Guadalupe Road in south Victoria County, Texas, was brand new in August 2016 after the county spent $200,000 to repave it for the first time in decades. But in the last few weeks, it began to crumble and crack, forcing county crews to patch up the deteriorating surface.
“It got to the point yesterday that we had to shut down the road and start repairing it,” said Commissioner Danny Garcia in early March.
The cause of the damage: fleets of trucks hauling thousands of pounds of dirt to a nearby natural gas pipeline project.
“Overweight vehicle permits allow up to 84,000 pounds,” said Garcia. “But county roads can’t take that – much less 600 of those loads.”
Garcia’s county road is among miles of pavement across the state that have borne the burden of overweight traffic, often from the energy industry. Although local businesses and residents welcome the companies and the jobs they bring, their presence comes with an unintended consequence – one that leaves county governments with unexpected road damages that can rise into the millions of dollars.
But as it stands, county officials say their governments receive little compensation from the industries that cause the damage or the state, which permits overweight trucks to travel on both state and county roads. This problem has spurred lawmakers to seek legislative solutions, but they’ve been largely unsuccessful at finding a permanent fix.

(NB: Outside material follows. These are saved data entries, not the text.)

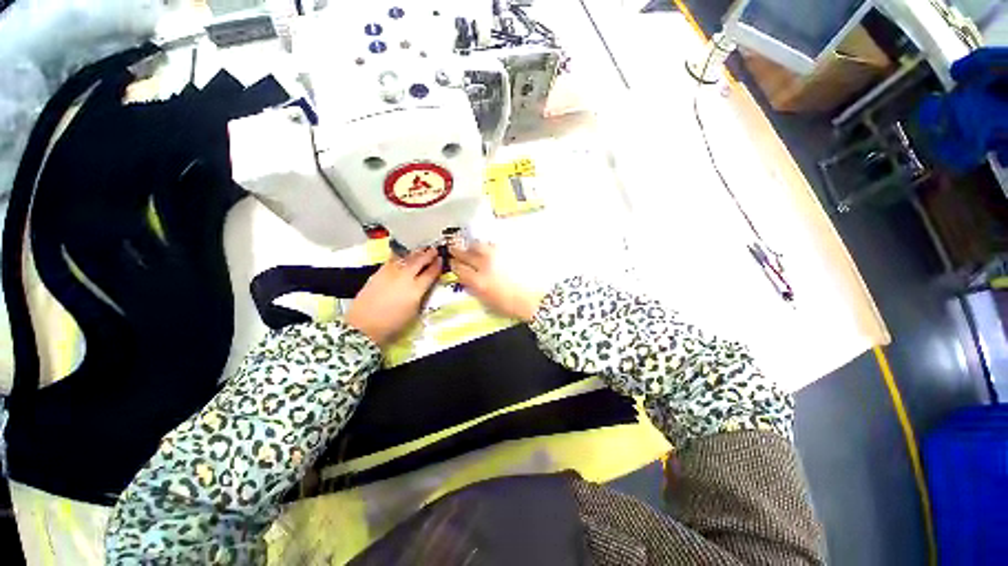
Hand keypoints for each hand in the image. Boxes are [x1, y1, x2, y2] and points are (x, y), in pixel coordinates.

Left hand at [345, 248, 441, 345]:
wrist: (364, 325)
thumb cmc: (392, 324)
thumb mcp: (413, 312)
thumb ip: (420, 296)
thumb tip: (423, 286)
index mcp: (416, 289)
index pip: (430, 274)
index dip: (437, 266)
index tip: (441, 260)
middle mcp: (405, 278)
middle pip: (419, 262)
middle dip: (428, 255)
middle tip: (434, 249)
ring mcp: (390, 273)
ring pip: (406, 259)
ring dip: (415, 253)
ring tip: (421, 249)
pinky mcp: (378, 273)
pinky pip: (392, 260)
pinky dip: (400, 256)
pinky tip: (402, 255)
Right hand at [449, 241, 543, 321]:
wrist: (536, 298)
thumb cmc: (511, 305)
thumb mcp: (487, 302)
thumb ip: (474, 288)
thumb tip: (466, 277)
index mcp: (479, 282)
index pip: (458, 268)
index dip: (453, 265)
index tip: (453, 264)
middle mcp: (485, 265)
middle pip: (465, 253)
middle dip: (457, 251)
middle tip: (454, 249)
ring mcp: (497, 255)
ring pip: (478, 244)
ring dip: (472, 247)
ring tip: (473, 249)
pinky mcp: (508, 250)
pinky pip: (493, 244)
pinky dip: (487, 247)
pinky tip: (489, 251)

“Everybody likes oil and gas, and everybody likes to talk about the jobs and everything that’s happening,” said Rep. James White, who represents rural counties in east Texas. “But there’s an impact.”
Brittany Sowacke/Bloomberg News
There was a grant program to help counties that took the brunt of heavy traffic during the Eagle Ford Shale boom, but that program fizzled out. So last year, White introduced a bill that would set aside a 2 cents on every dollar from the state’s tax on oil and gas production to be given to counties with roads and bridges used by the energy companies and the trucks they hire.
“We’re all for the drilling,” said White. “But you know, I was just thinking, what is a fair way to get some money back into these counties’ hands where they can at least maintain the roads?”
In Victoria, cash to fix roads is exactly what Garcia needs but doesn’t have a whole lot of. His precinct is home to some of the poorest communities in the county, some of which are in desperate need of new road signs, street lighting and crosswalks.
Each year, Garcia carefully creates a budget and decides which projects take priority – until the unexpected happens and he’s forced to repair a road that wasn’t on his list.
“We would love to build roads that can take those loads all day – we can’t afford them,” said Garcia.
This year, Garcia has about $1.3 million to tackle all road and bridge problems across 150 miles of roads in his district. The Texas Department of Transportation kicks in some compensation to offset impacts from overweight vehicles, but that’s usually only about $10,000 each year.
And the compensation from the state transportation agency comes in the form of surplus road materials, not cash, said Garcia.
“I’d have to be in office 20 freaking years before I made up the amount of money for me to fix this one road,” said Garcia.
Fortunately for Garcia, the company building the pipeline project said it would pay to repair the road, he said. But county leaders elsewhere aren’t always so lucky.
About an hour north of Garcia’s district, DeWitt County Judge Daryl Fowler has been dealing with even more extensive problems for years. Since taking office in 2011, Fowler has argued that his county hasn’t received its fair share of revenue pouring into the state from drilling and fracking.
“The burden of repairing the damages to county roads caused by oil and gas drilling efforts still falls principally on county taxpayers,” said Fowler.
In the height of the Eagle Ford Shale boom when the county was inundated with oil and gas traffic, a 2012 study found that nearly half of DeWitt County’s 690 miles of roadway were affected in some way. The study said rebuilding roads to handle heavy traffic came with a $432 million price tag.
But between 2010 and 2018, his county only got less than $1 million from state overweight vehicle fees and less than $250,000 in gas tax money, which barely covered one road project, let alone all of them.
While the state was giving grant money to counties with damage from Eagle Ford Shale traffic, DeWitt County received about $4.9 million. That money has been spent, and Fowler is calling for legislators to find a more permanent solution.
That could include a legislative fix like the one the lawmaker from east Texas proposed, which would give counties a sliver of tax revenue from oil and gas production, Fowler said.
“We’re neglecting other needs in order to get the roads improved and safe for the school buses and first responders and keep the wheels of industry turning,” said Fowler.